To expedite the translation of these genomic studies to breast cancer prevention and treatment, Scripps Translational Science Institute (STSI) researchers are conducting a study to correlate the relationships between the presence of these common alterations in the human DNA code and breast cancer screening. STSI’s partner in the project, dubbed the PINK (for Polster InvestigatioNal genebanK) study, is the Scripps Polster Breast Care Center at Scripps Memorial Hospital La Jolla.
The PINK study is the first to investigate how predictive the 12 common and highly significant genetic variants are for breast cancer, either by themselves or in combination.
Each of the variants targeted by PINK are present in approximately 20 to 30% of the total population, and many woman who carry these risk alleles may not necessarily have a family history of breast cancer. If these markers can more accurately predict a woman’s risk for breast cancer above and beyond current methods for estimating risk, this information can be used to help insure that those women who are at the higher risk undergo more sensitive breast imaging.

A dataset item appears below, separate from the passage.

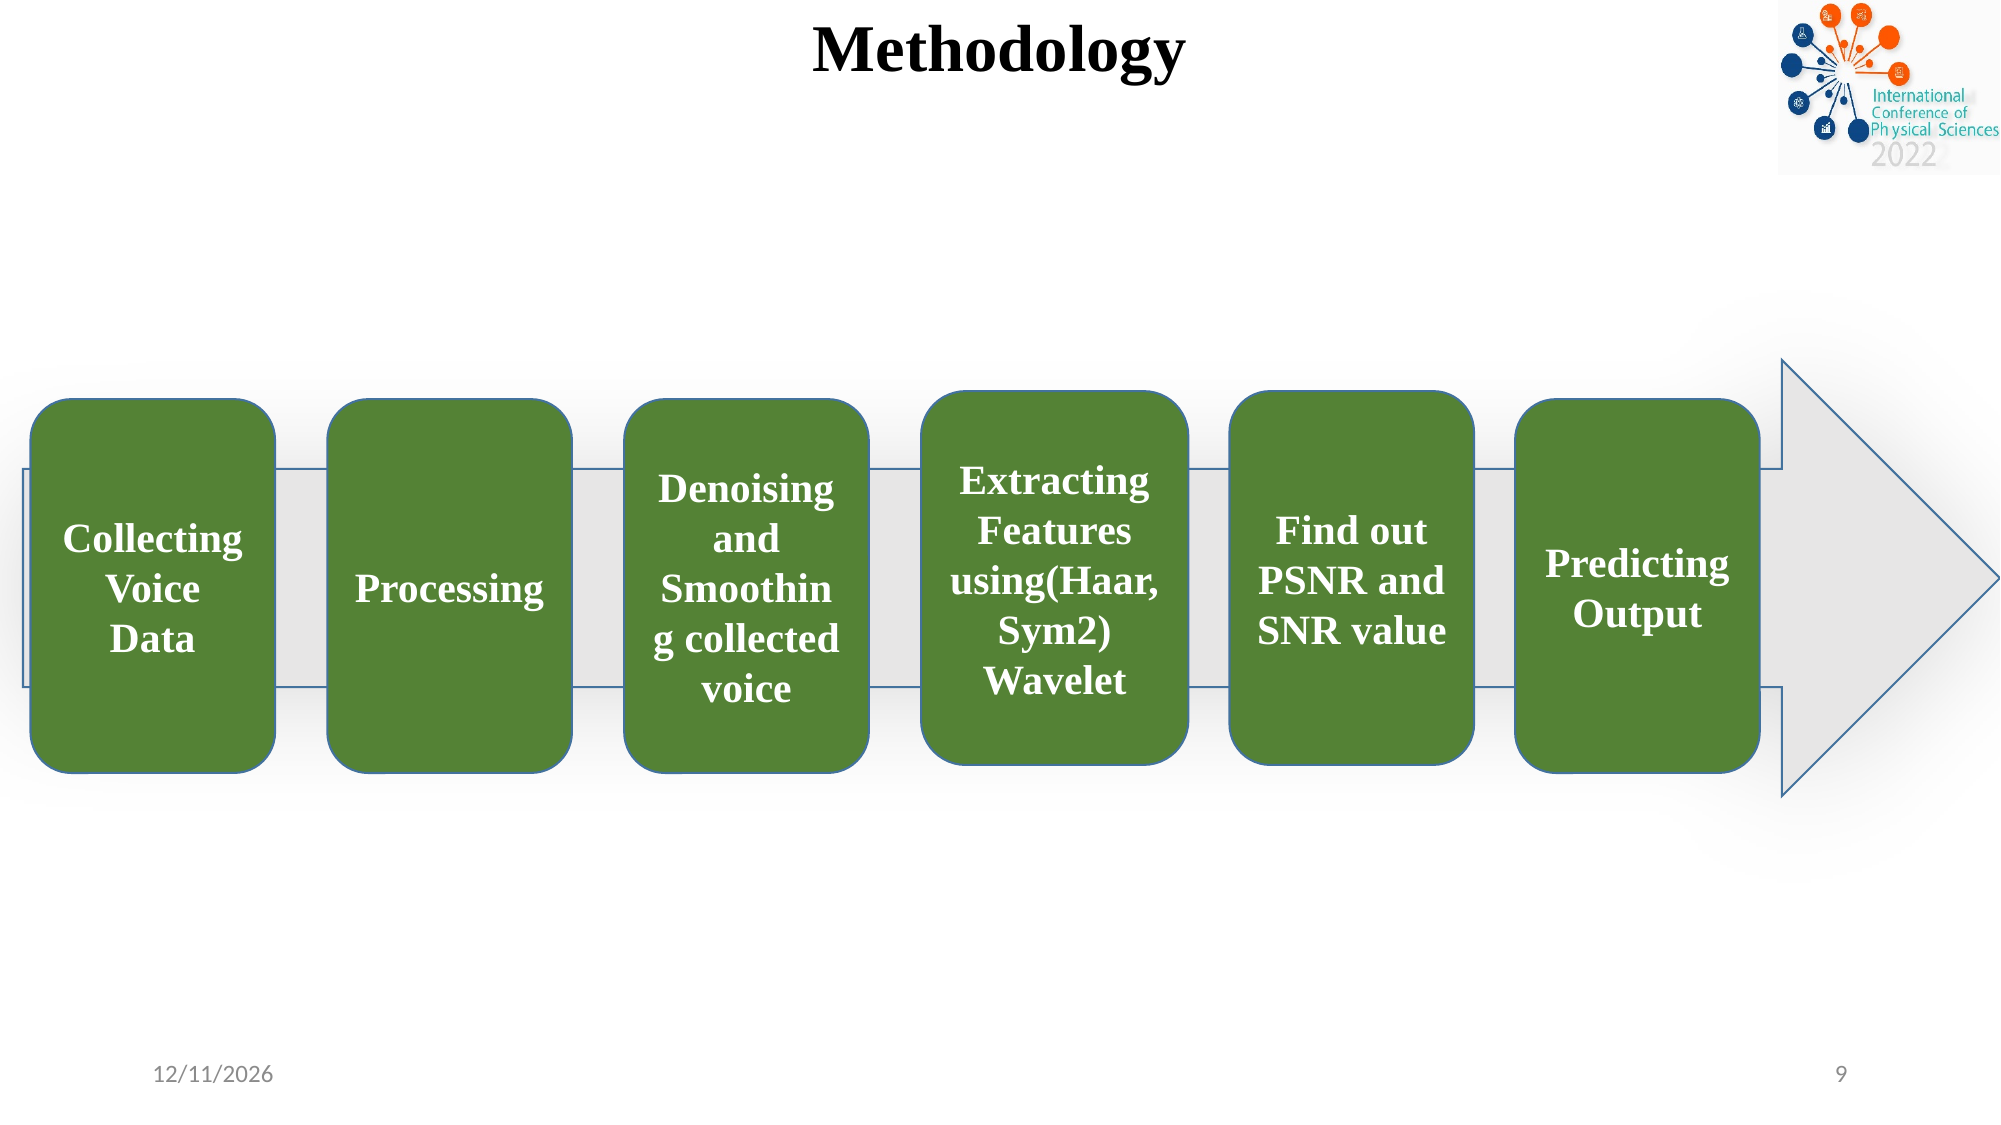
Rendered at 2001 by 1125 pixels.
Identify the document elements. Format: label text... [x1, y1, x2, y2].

Scripps Polster Breast Care Center patients who have volunteered for the PINK study included women who had breast cancer as well as those without a personal and/or family history of the disease. In addition to one blood sample, each woman provided her medical records for confidential review.
Results of the PINK study may help pave the way for a more individualized approach to breast cancer screenings, by making each woman’s genetic make-up a key factor in guiding how often they undergo mammography.